Print the name of the hurricane which has the fastest wind speed.

*Special Note*: `None` is a Python keyword which denotes *nothing*. At the beginning of this loop, by saying `fastest_hurr_idx = None`, we make no assumptions about what the fastest hurricane is. Inside the loop, if the `fastest_hurr_idx` is `None`, we know that is our first (and currently fastest) hurricane.

In [None]:
fastest_hurr_idx = None
max_speed = 0
for idx in range(???):
    current_speed = ???
    if fastest_hurr_idx == None or current_speed > max_speed:
        max_speed = ???
        fastest_hurr_idx = idx

if fastest_hurr_idx != None:
    print(project.get_name(fastest_hurr_idx), 'had the fastest speed of', max_speed)

### Task 4.7: Find the Slowest Hurricane

Print the name of the hurricane which has the slowest wind speed.

In [None]:
slowest_hurr_idx = None
min_speed = 0
for idx in range(???):
    current_speed = ???
    if ??? or ???:
        min_speed = ???
        slowest_hurr_idx = ???

if slowest_hurr_idx != None:
    print(project.get_name(slowest_hurr_idx), 'had the slowest speed of', min_speed)

### Task 4.8: Print Hurricanes Between

Given `start_year` and `end_year`, print the names of all hurricanes that *were formed* in between (inclusive).

In [None]:
def print_hurricanes_between(start_year, end_year):
     for i in range(project.count()):
        # TODO: Check if the year the hurricane formed is in range.
        # HINT: use get_year to get the year of the current hurricane
        if ???:  
            print(project.get_name(i), "happened on", project.get_formed(i))

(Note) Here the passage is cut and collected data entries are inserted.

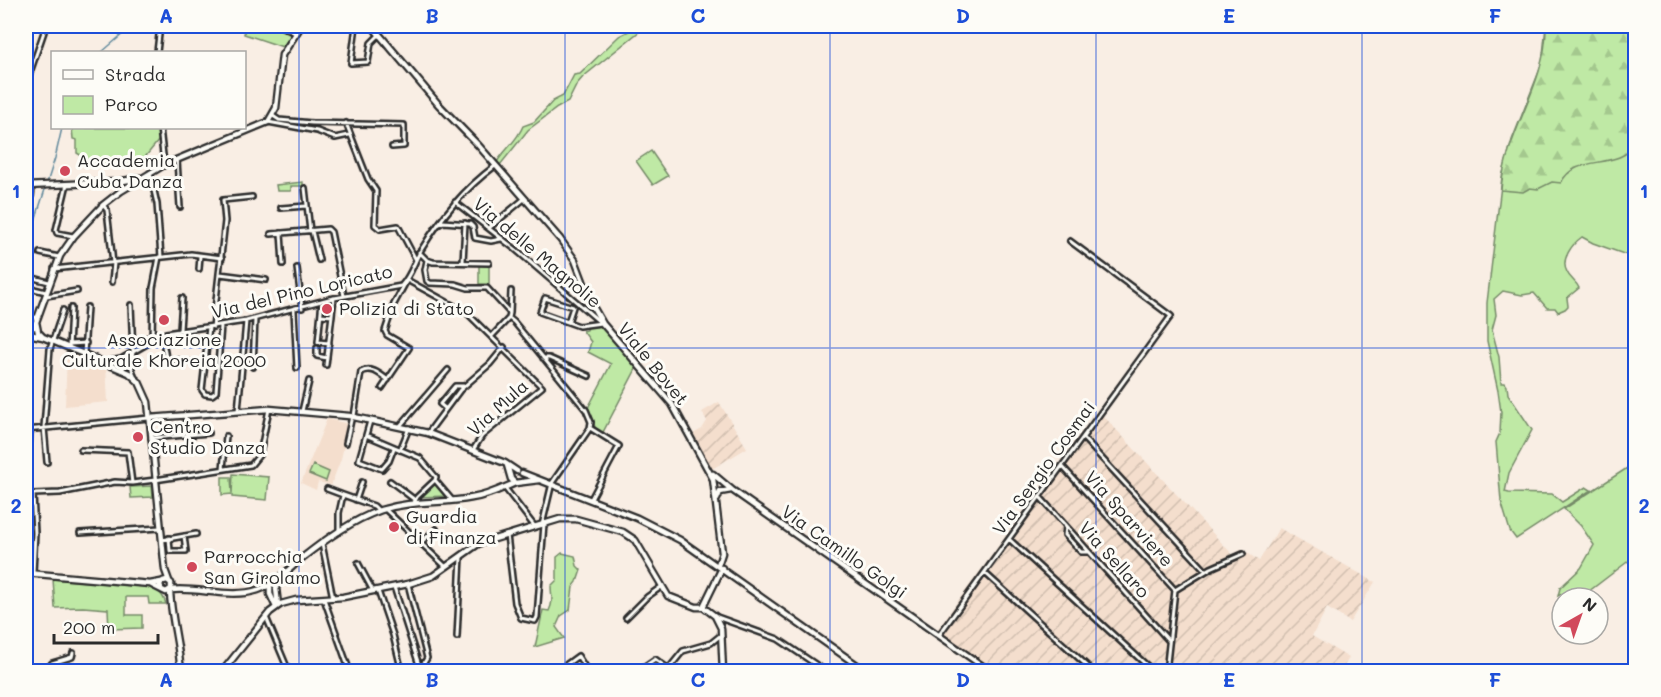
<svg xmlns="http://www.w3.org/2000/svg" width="1661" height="697" viewBox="0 0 1661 697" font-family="Mali,sans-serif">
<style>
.built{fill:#f4decd}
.industrial{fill:url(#industrial-furrows)}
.green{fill:#bfe9a5;stroke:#758a68;stroke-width:1.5}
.forest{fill:url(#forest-firs);stroke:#758a68;stroke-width:1.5}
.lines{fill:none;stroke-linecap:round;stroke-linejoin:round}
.stream{stroke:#638a9d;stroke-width:1.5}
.street-casing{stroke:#2b2b2b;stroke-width:8}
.secondary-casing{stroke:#2b2b2b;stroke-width:9}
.street{stroke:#fdfcf7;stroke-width:3}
.secondary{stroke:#fdfcf7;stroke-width:4.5}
.grid{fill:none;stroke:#1d4ed8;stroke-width:1.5;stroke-opacity:0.55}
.poi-dot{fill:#d1495b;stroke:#fdfcf7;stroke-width:2}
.labels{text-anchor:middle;stroke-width:6;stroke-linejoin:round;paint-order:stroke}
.poi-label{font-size:18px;fill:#2b2b2b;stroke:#fdfcf7;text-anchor:start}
.street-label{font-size:18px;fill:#2b2b2b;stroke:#fdfcf7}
.neatline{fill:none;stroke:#1d4ed8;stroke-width:2}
.grid-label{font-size:20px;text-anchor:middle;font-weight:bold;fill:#1d4ed8}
</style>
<defs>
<pattern id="industrial-furrows" width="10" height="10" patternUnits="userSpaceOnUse" patternTransform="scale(1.5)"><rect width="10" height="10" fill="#f4decd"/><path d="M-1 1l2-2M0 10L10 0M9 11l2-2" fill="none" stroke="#d1bfb0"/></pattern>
<pattern id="forest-firs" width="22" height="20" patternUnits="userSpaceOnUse" patternTransform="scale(1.5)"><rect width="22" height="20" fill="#bfe9a5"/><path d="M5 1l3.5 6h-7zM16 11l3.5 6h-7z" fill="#a4c88e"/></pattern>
</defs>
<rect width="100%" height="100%" fill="#f9eee4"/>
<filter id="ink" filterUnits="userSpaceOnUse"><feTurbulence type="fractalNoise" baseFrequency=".0167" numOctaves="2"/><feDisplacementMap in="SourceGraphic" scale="12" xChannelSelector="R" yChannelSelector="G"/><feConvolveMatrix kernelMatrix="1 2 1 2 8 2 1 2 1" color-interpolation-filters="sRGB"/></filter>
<g filter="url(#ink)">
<!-- built -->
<path class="built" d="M67 353 106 366 108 402 65 406Z
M327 419 349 424 341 459 331 485 318 482 316 490 301 483Z"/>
<!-- industrial -->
<path class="industrial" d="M719 402 747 448 712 469 693 434 702 429 707 421 702 412Z
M1098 410 1233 555 1242 549 1259 561 1279 528 1375 582 1350 622 1327 608 1312 636 1349 658 1341 671H995L937 630Z"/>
<!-- green -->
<path class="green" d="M245 26H273L291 35 283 47 244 34Z
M633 26H650L648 29 640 31 583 77 577 84 568 102 557 108 528 130 500 165 497 162C505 149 517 141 523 126L534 122 553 101 563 96 574 75 580 74 619 36 629 31Z
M1546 26H1635V258L1593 243 1582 237C1572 244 1560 260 1567 272 1570 279 1576 281 1579 288L1567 298 1568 306 1565 309 1558 312 1555 308H1547L1534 293 1522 295 1503 291 1494 299 1496 315 1492 330 1499 357 1501 383H1505L1507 386 1508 394 1532 430 1509 473 1505 492 1509 493 1552 494 1562 502 1586 487 1591 490 1516 539 1510 531 1501 501 1496 442 1500 433 1501 412 1498 391 1487 341V303L1502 177 1512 140 1542 64Z
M72 128H158L159 140 141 162 107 165 82 158V156L77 153V140L73 139Z
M651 151 668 176 653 185 636 161Z
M303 182V186H291V191H277L276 185Z
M479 265 489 266V284H479Z
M600 325 637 367 602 434 595 428 593 419 588 408 611 364 588 352 591 342 583 331 587 330 588 326Z
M1635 463V556L1580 598H1569L1562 594 1558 596 1560 588 1581 568 1594 545 1581 526 1564 509Z
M313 465 329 472 326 481 309 474Z
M233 474 269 477 267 500 232 497V494L222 495V477H231L232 493Z
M436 483 448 496 419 497Z
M152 486 153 497 131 498 130 487Z
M562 553 575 556 577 566 581 570 577 582 573 587 570 610 561 616 556 627 564 638 535 647 543 610 549 611C554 600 551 596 551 586L557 580V557Z
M53 579 148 587C158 590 163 594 166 604H149L148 597H126V615H142V628L109 629 108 609 83 607 55 608Z"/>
<!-- forest -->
<path class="forest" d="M1546 26H1635V144C1619 171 1575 153 1561 183L1552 182 1538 189 1530 188 1523 192 1501 190C1505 132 1547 84 1546 26Z"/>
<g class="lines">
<!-- stream -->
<path class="stream" d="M102 52 132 26
M26 234 34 224 55 158 62 128"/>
<!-- street casing -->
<g class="street-casing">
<path id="street" d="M281 26 295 33
M356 26 351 63 368 62 371 43 379 35
M157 52 160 26
M26 84 46 26
M273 116 279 120 312 123 404 125V146L392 147
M268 122 317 131 335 138 349 135
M346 123 368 179 376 191 375 225 380 229 398 226 416 260
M160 128 164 164
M177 160 180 207
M150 173 157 204 161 257
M67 184 56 230 57 233 73 236
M305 188 310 231
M455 202 515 249 601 323
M103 205 107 210 113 263
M281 208 306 206
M26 217 30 208 32 187
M438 225 443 222 470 224 473 227 475 238 491 241 501 239
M489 228 524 199
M312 231 319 260
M281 233 283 264
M271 234 328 229 331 232 344 296
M419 252 427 260 433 262 489 263
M40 253 59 257
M427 260 425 270 427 281 430 283 455 284 468 288H487L510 313 509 318
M463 262 465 223
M297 268 302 308
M54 269 191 254 222 258
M199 269 200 256
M220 274 266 280
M26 276 49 282
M112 282 114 263
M26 287 46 292
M46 296 77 291
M322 301 318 342 329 343
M131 305 133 352 131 365 134 376
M294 310 297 368
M510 313 511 291
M26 314 37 318
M321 315 332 316
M568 322 573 307 545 298 540 312 579 326 601 323
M209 327 202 390 205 394 212 395 216 392 221 326
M213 327 225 221 223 200 252 197
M180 330 182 298
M162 335 166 358 206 365
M492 336 509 318 514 322 586 410 591 422 590 428 552 483 542 525
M133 340 152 337
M152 340 153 288 159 257
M70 344 86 343
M69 348 71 308
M317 348V356L327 358
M84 354 87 307
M543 358H549L589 376
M105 362 121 359 166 333 246 321 329 299 401 286C411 276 414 262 421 250 442 216 464 189 495 166
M326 365 334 298
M253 367 255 319
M122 369 127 357
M122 369 131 360
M382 388 409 348 387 335 385 331 394 304 407 280 467 313 542 387 482 436 473 450
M446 409 440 404 455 386H463
M238 411 246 321
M302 411 309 381
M185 416 188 435
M354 416 361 372C371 366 380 374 388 380
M370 421 366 435 420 458 436 477 435 480 452 500
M400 426 448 370
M590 428 619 446 591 499
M26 430 149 418
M428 433 460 390 490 364 504 347
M366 435 359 460 382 469 389 461 394 448
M151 438 209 433
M1083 438 1206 571
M346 443 352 416
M81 450 128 452 132 483
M400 450 409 428
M47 462 44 427 50 349 63 310
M1062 466 1175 590
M223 469 226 436
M390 481 415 500
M505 488 535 527
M327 489 343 495 339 513V532
M26 491 30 429
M33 494 60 493 115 482 132 483 155 480 251 465 260 454 269 409
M33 494 35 533 33 573
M343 495 374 506 379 511
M1040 497 1169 641
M356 500 362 482
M414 503 417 497 435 480
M385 509 445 566
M1066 527 1065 535 1081 552H1089
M80 533 160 528
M507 535 515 603 521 618 535 621 537 617 544 524
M169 538 170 551H186L184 536
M1009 539 1154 672
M162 540 196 534
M420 543 436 529
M322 544 333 598
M358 563 373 591
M985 573 1094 672
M394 587 419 665
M378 591 393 635 402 672
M324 599 350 672
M266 617 289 672
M717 617 778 639 827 672
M626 618 647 597 661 587
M939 635 1171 316 1070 241
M457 637 461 557
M26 670 27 672
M45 672 52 663 72 657 73 653
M406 672 424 663 427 658 408 584
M556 672 578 656 588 672
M636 672 655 659 666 667H670L683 651 711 643 721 635
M1166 672 1175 590 1211 568 1243 554
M1440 672H1441"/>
</g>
<!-- secondary casing -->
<g class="secondary-casing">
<path id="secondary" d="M372 26 439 105 478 145 560 239 575 260 592 305 603 324 672 404 713 479 722 553 718 565
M26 186 117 182 140 178
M36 322 38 332 43 337
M33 335 43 337 129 373 139 382 148 402 165 570 169 581
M26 338 36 322 60 256 74 236 103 205 121 191 164 165 268 122 276 108 282 55 301 26
M150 418 269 409 349 416 428 433 505 463 517 471
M507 465 511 479 515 483 539 480
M522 473 637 518 680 540 867 672
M713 474 732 490 991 672
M717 499 720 492 731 490
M722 568 703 607 715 616 721 628 723 672
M26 573 150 584 161 582
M270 584V594L276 607
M152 585 166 592 171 589V583L167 580 163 581 160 584 161 589
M171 590C199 587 231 599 258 590 276 584 288 570 302 558 325 540 352 520 381 510 412 500 441 504 472 498 487 496 501 489 515 483
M170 591C171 618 179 644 181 672
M278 605 276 588 279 579
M222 672 270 612 281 604 296 600 343 597 408 584 433 576 478 544 560 519H576L623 532 635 540 668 596 696 607H703"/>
</g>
<!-- street -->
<use href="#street" class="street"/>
<!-- secondary -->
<use href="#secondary" class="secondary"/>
</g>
</g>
<!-- grid -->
<path class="grid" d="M299 26V672M565 26V672M830 26V672M1096 26V672M1362 26V672M26 348H1636"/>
<!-- markers -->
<g class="poi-dot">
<circle cx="65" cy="171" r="6"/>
<circle cx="327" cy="309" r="6"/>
<circle cx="164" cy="320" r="6"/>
<circle cx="138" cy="437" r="6"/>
<circle cx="394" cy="527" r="6"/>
<circle cx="192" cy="567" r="6"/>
</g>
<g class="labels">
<!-- poi labels -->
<g class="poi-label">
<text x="77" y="167">Accademia<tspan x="77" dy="21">Cuba Danza</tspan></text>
<text x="339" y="315">Polizia di Stato</text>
<text x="164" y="346" text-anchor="middle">Associazione<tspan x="164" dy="21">Culturale Khoreia 2000</tspan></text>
<text x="150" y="433">Centro<tspan x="150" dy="21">Studio Danza</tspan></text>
<text x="406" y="523">Guardia<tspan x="406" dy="21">di Finanza</tspan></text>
<text x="204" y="563">Parrocchia<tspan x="204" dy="21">San Girolamo</tspan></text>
</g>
<!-- street labels -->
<g class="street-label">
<text transform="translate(537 253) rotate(40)" y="6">Via delle Magnolie</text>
<text transform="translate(302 292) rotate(-13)" y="6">Via del Pino Loricato</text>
<text transform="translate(653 364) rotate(51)" y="6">Viale Bovet</text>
<text transform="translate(498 408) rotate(-42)" y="6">Via Mula</text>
<text transform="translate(1044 468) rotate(-54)" y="6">Via Sergio Cosmai</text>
<text transform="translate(1129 519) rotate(48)" y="6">Via Sparviere</text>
<text transform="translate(844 552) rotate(35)" y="6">Via Camillo Golgi</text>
<text transform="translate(1114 560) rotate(48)" y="6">Via Sellaro</text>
</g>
</g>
<!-- margin -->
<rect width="1661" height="697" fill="none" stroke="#fdfcf7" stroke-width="66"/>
<!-- legend -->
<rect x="51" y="51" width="195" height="78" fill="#fdfcf7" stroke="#a9a8a5" stroke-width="1.5"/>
<rect x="63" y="70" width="30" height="9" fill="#fdfcf7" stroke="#a9a8a5" stroke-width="1.5"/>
<text x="105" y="81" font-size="18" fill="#2b2b2b">Strada</text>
<rect x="63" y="96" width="30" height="18" fill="#bfe9a5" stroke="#a9a8a5" stroke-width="1.5"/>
<text x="105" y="111" font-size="18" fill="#2b2b2b">Parco</text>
<!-- north arrow -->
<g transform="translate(1580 616) rotate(40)"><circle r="28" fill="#fdfcf7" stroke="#a9a8a5" stroke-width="1.5"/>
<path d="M0-4.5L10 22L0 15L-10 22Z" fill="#d1495b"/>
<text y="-9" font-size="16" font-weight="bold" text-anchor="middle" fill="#2b2b2b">N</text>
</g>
<!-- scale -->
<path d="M54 634v9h104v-9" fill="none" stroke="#2b2b2b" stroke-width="3"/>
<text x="63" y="634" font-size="18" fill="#2b2b2b" stroke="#fdfcf7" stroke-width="4.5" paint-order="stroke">200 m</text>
<rect x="33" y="33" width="1595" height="631" class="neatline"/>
<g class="grid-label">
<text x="166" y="23">A</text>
<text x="432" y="23">B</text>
<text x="698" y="23">C</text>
<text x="963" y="23">D</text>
<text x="1229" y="23">E</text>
<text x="1495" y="23">F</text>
<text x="16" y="198">1</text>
<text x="1644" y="198">1</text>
<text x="16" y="513">2</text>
<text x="1644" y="513">2</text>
<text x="166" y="687">A</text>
<text x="432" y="687">B</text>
<text x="698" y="687">C</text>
<text x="963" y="687">D</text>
<text x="1229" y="687">E</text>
<text x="1495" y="687">F</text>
</g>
</svg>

print_hurricanes_between(2017, 2021)

----------------------------------
## Segment 5: Working with the datetime module

The code below uses Python's [datetime module](https://docs.python.org/3/library/datetime.html), which will be used further in p5.

Execute the below function definition and its calls. It will calculate the number of days between 2 dates.

In [None]:
def get_number_of_days(start_date, end_date):
    """Gets the number of days between the start_date (in 'mm/dd/yyyy' format) and end_date 
    (in 'mm/dd/yyyy' format)"""
    # The second argument is a format string to tell the function how to process the date string
    day1 = datetime.datetime.strptime(start_date, '%m/%d/%Y') 
    day2 = datetime.datetime.strptime(end_date, '%m/%d/%Y')
    delta = day2 - day1
    return delta.days

In [None]:
print(get_number_of_days('02/21/2022', '02/23/2022'))
print(get_number_of_days('01/01/2021', '01/01/2022'))
print(get_number_of_days('04/20/2022', '08/12/2022'))

The function `get_number_of_days` uses the `datetime` module to calculate this for us with 2 steps:

1. Convert the dates into a datetime object (we'll talk about objects later in the semester) using `datetime.datetime.strptime`.

2. Subtract the objects `day2 - day1` and return the difference in days `delta.days`.

### Task 5.1: Calculating Hurricane Duration

We can calculate how long a hurricane lasts as the number of days between `project.get_formed(idx)` and `project.get_dissipated(idx)`. Complete the function to calculate this duration.

In [None]:
def get_hurricane_duration(hurricane_idx):
    # Calculate the duration between when the hurricane formed and dissipated.
    duration = get_number_of_days(???, ???)
    return duration

Test your code using the below. Hurricane Karen should last 11 days and Hurricane Cindy should last 6 days.

In [None]:
# Hurricane Karen
hurricane1_idx = 118
hurricane1_name = project.get_name(hurricane1_idx)
hurricane1_duration = get_hurricane_duration(hurricane1_idx)
print(hurricane1_name, 'lasts', hurricane1_duration, 'days.')

In [None]:
# Hurricane Cindy
hurricane2_idx = 90
hurricane2_name = project.get_name(hurricane2_idx)
hurricane2_duration = get_hurricane_duration(hurricane2_idx)
print(hurricane2_name, 'lasts', hurricane2_duration, 'days.')

### Task 5.2: Finding Hurricane with Longest Duration

Using an algorithm similar to Task 4.6 or 4.7, find the hurricane that has the longest duration.

In [None]:
# TODO: Use an algorithim similar to 4.6 or 4.7.
# HINT: Use the get_hurricane_duration function used in 5.1!

----------------------------------
You are now ready to work on [p5](https://github.com/msyamkumar/cs220-s22-projects/tree/main/p5)!
Remember to only work with p5 with your partner from this point on. Have fun!